Source document:
Karlovy Vary International Film Festival 2011: Round-Up

A wrap-up of the winners and final figures from the Czech Republic's biggest movie event

Although not even the tons of oysters served at the closing party at Grandhotel Pupp were enough to draw the attention of celebs on Saturday, the preceding ceremony at Hotel Thermal was all glamour.

The opening and closing ceremonies' main theme was dancing Martians, who landed in the Grand Hall in a flying saucer.

Six of the 12 films in the main competition were recognized by the main jury, which was led by István Szabó.

The Grand Prix and a $30,000 cash prize went to the Israeli film Restoration (Boker Tov, Adon Fidelman), directed by Yossi Madmoni. The film depicts the melancholy and despair one family faces as it tries to decide the future of its antique furniture shop. The film was also nominated for the Grand Jury Prize at Sundance this year and took home the World Cinema Screenwriting Award at the same festival.

The jury's special prize went to the Czech-Slovak coproduction Gypsy (Cigán), directed by Martin Šulík. Gypsy's lead actor, Ján Mižigár, also received a special mention, together with Jocelyn Pook, who was responsible for the music in another film in competition, Room 304.

The Crystal Globe for Best Actress was awarded to Stine Fischer Christensen for her breathtaking role as a young theatre actress in the psychological drama Cracks in the Shell (Die Unsichtbare) while David Morse can proudly take home his Best Actor statuette for his role in Martin Donovan's The Collaborator. Morse actually returned to the United States during the festival but jumped on a plane and came back to Karlovy Vary to receive the award in person.

Pascal Rabaté took home the Crystal Globe for best director for his film Holidays by the Sea, a wordless comedy that pays tribute to Jacques Tati.

The traditional East of the West section's jury was most impressed by the Vladimir Blaževski film Punk's Not Dead (Pankot ne e mrtov). This Serbian/Macedonian coproduction is a dark comedy about a 40-year old former singer trying to get his band back together after 17 years.

The Globe for Best Documentary over 30 minutes in length went to The Good Life (Det gode liv) by Danish documentary-maker Eva Mulvad. "I travelled with the film to 11 festivals already and I'm sure this prize will help the film a lot," Eva confessed to me at the closing party.

What is asked:
[a] List every original-language film title the festival round-up gives in parentheses.
[b] According to the festival round-up, who led the main jury?
[c] Write the next part of the Karlovy Vary festival round-up, picking up after its final sentence.

Data section:
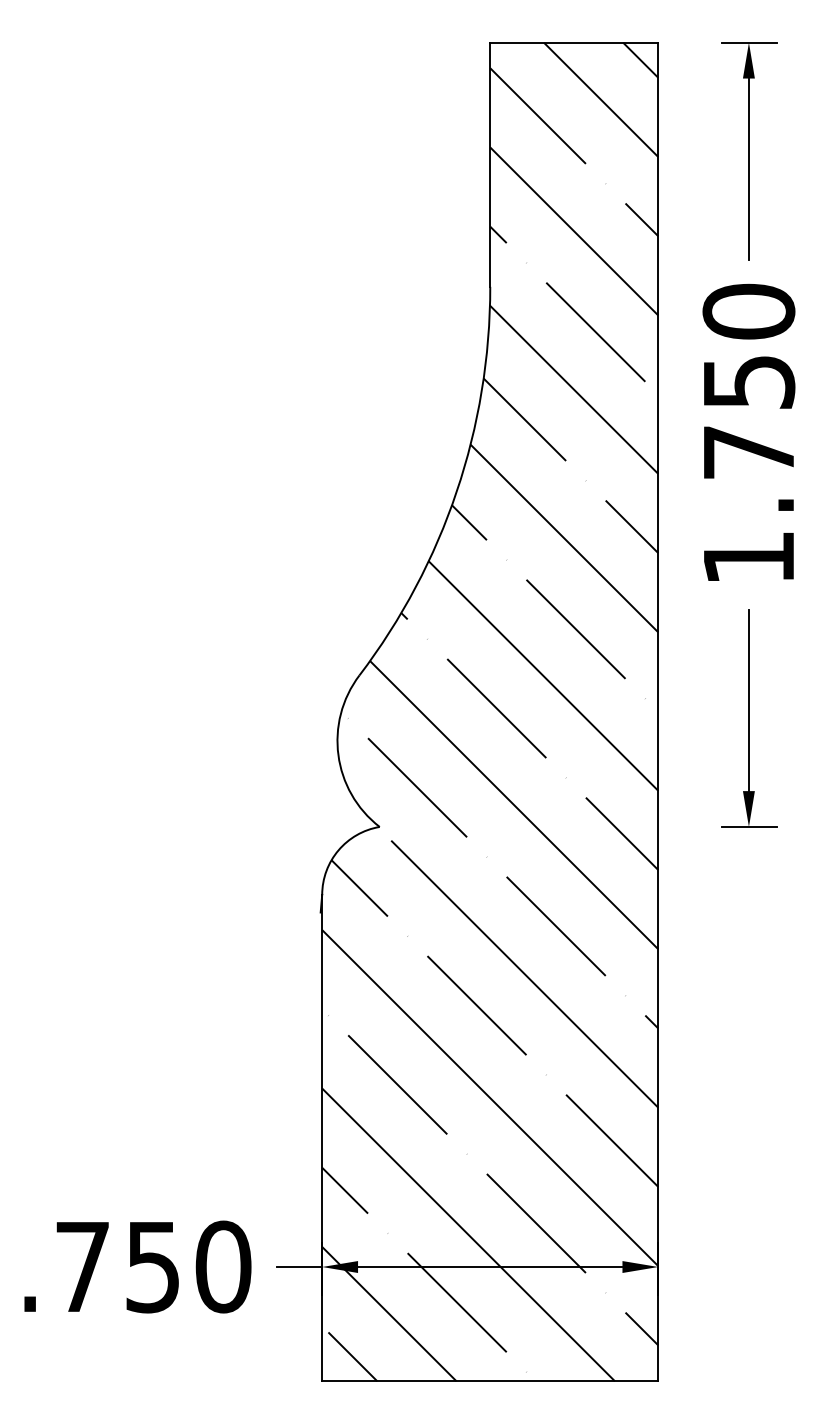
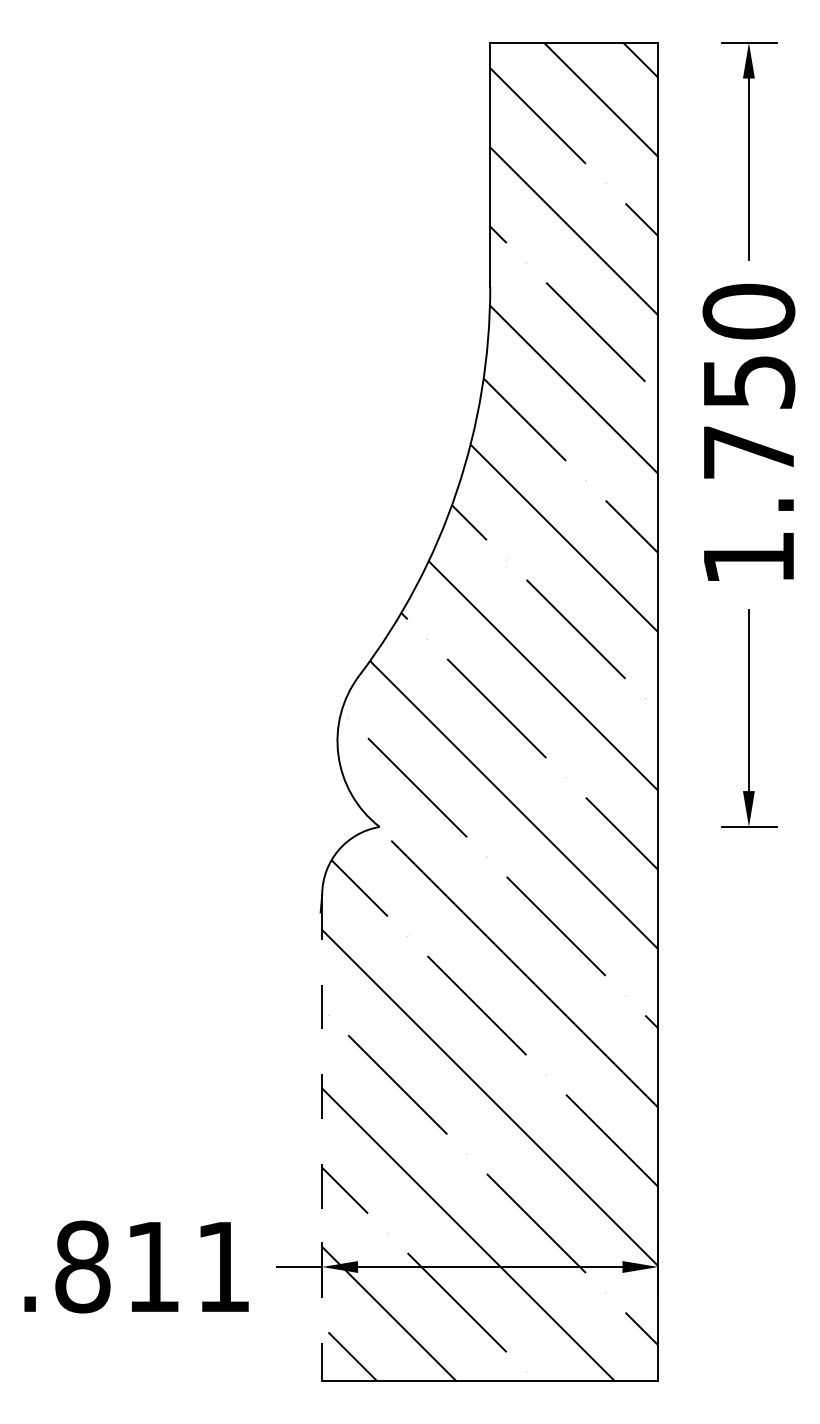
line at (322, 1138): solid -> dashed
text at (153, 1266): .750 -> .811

* * *

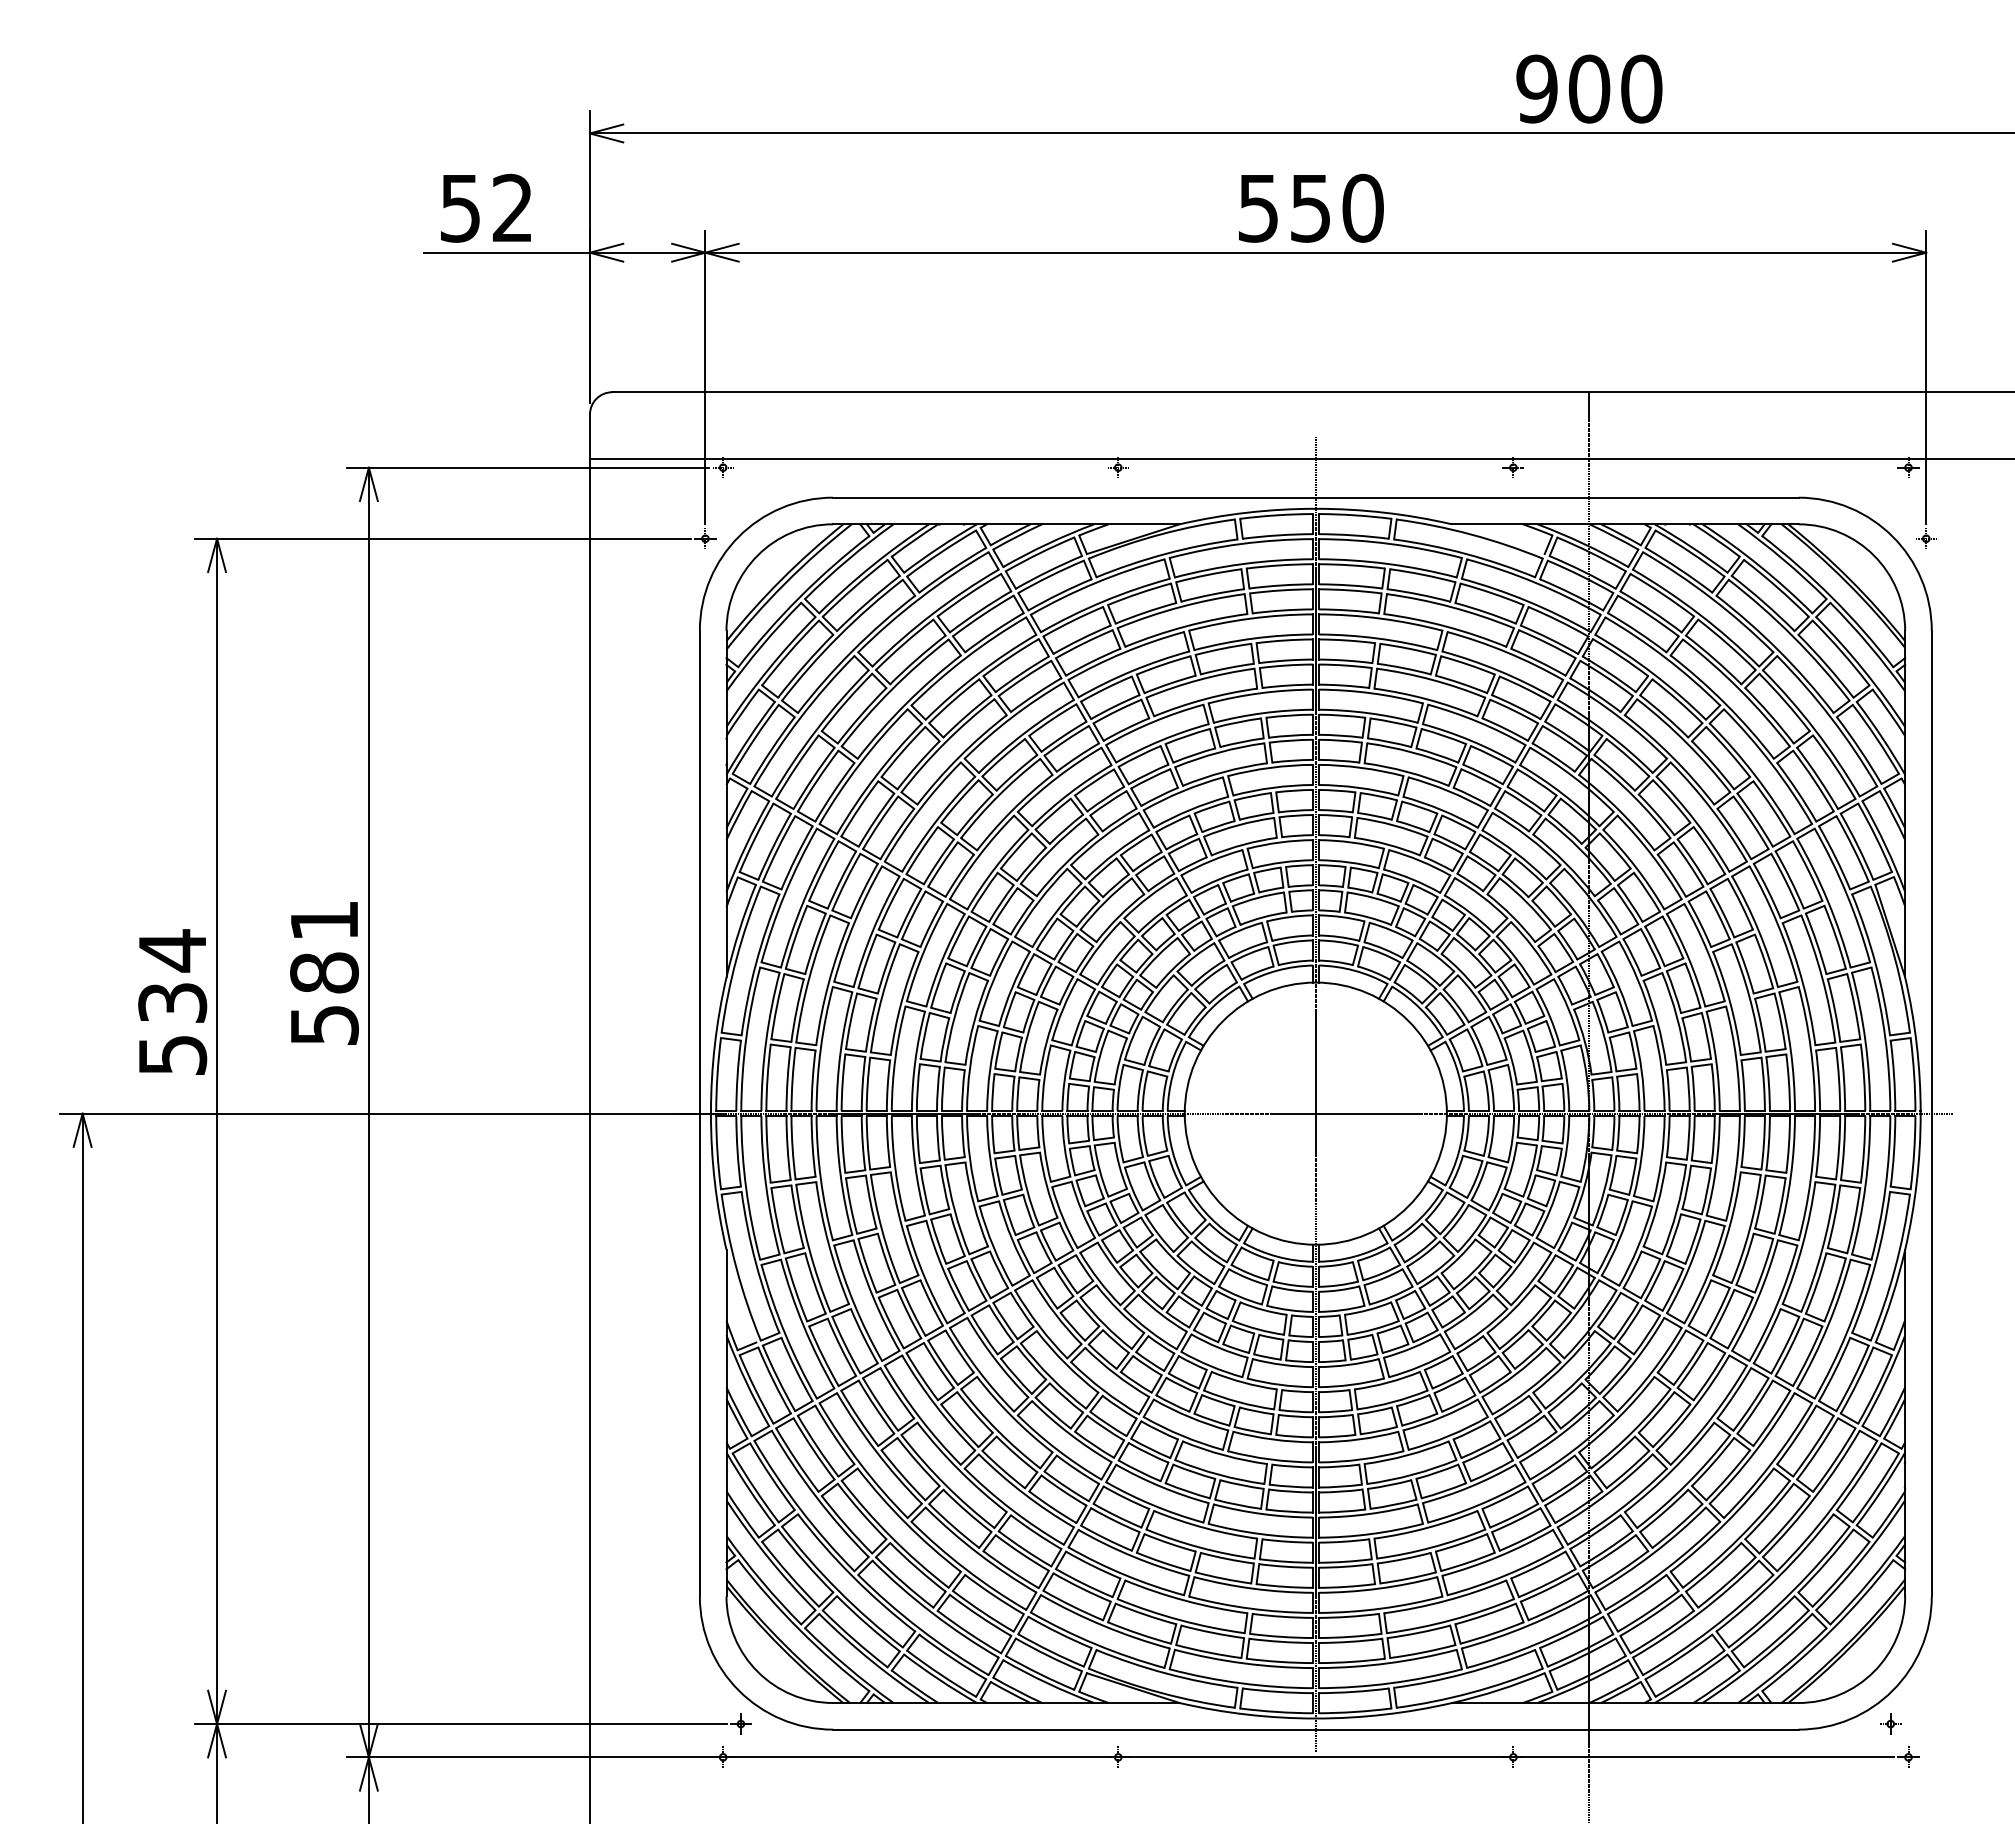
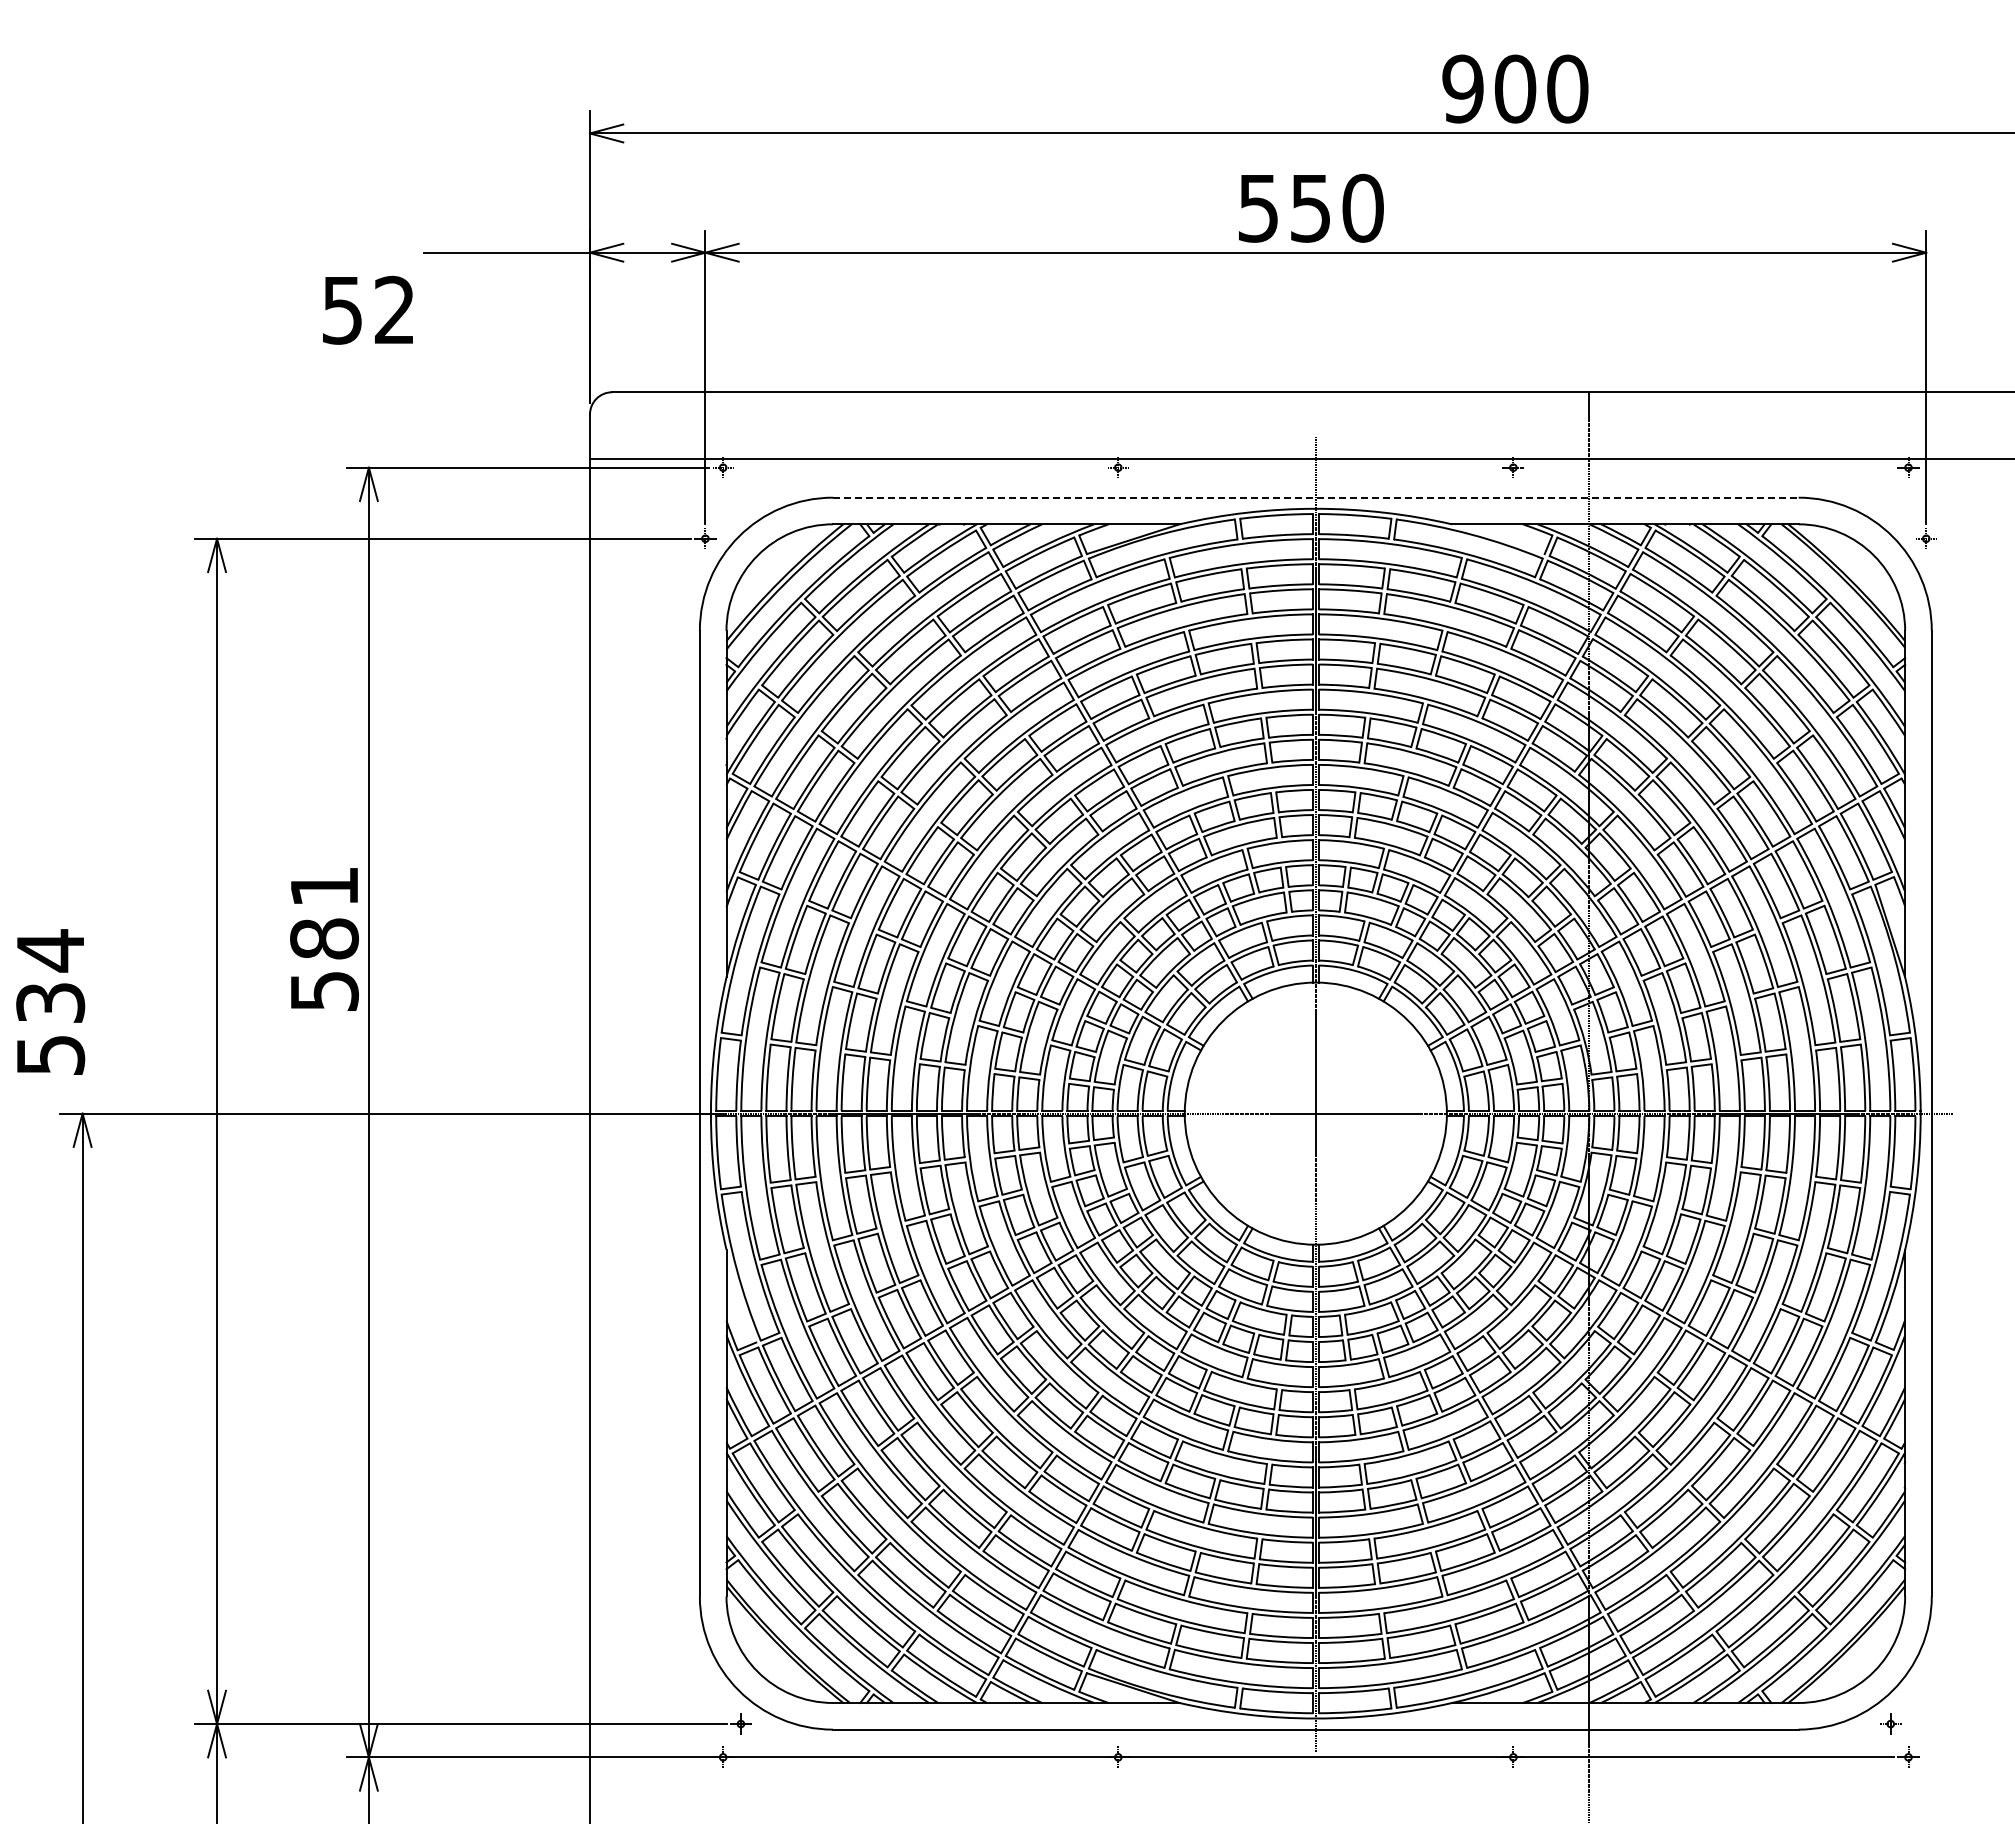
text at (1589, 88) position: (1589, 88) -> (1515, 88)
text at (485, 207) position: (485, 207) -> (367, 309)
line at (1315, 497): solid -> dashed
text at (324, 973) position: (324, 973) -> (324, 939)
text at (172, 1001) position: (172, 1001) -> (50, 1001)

Exercise responses:
[a] Boker Tov, Adon Fidelman; Cigán; Die Unsichtbare; Pankot ne e mrtov; Det gode liv

[b] István Szabó

[c]
The independent jury decided to give the Independent Camera Award to Aaron Houston's film Sunflower Hour, a comedy about puppeteers competing for a spot on a children's television program.

All four of the competition films recognized by the jury will be screened as part of the traditional KVIFF Echoes block at the Prague art house cinemas Kino Světozor and Kino Aero.

Among the films that are worth catching are Incendines by Dennis Villeneuve, a deeply moving film following a pair of twins' journey to the Middle East to find out more about their family; Kim Ki-duk's latest film Arirang, where the director turns the camera on himself; and Béla Tarr's latest film, Turin Horse (A torinói ló).

As David Morse said, the most important component of the KVIFF is an audience that's prepared to sleep in tents just to watch the films.

This audience decides which film they like best each year. This year, of the 70,490 votes cast, the clear winner was the Czech film Nicky's Family (Nickyho rodina), a Matej Mináč film about Sir Nicholas Winton who, just before the outbreak of World War II, succeeded in taking 669 Jewish children out of Nazi-occupied Prague to safety in the United Kingdom.

While oysters were prepared for the celebrities, the "backpackers" rely mainly on the fast-food catering set up each year in front of the Hotel Thermal. With sometimes only a couple minutes in between films, Catering Vion provides a perfect way for over 10,000 film buffs to silence their rumbling stomachs. "We sold some 800 kilos of halušky alone," the catering service's owner, Zoli Javorka, told Prague TV.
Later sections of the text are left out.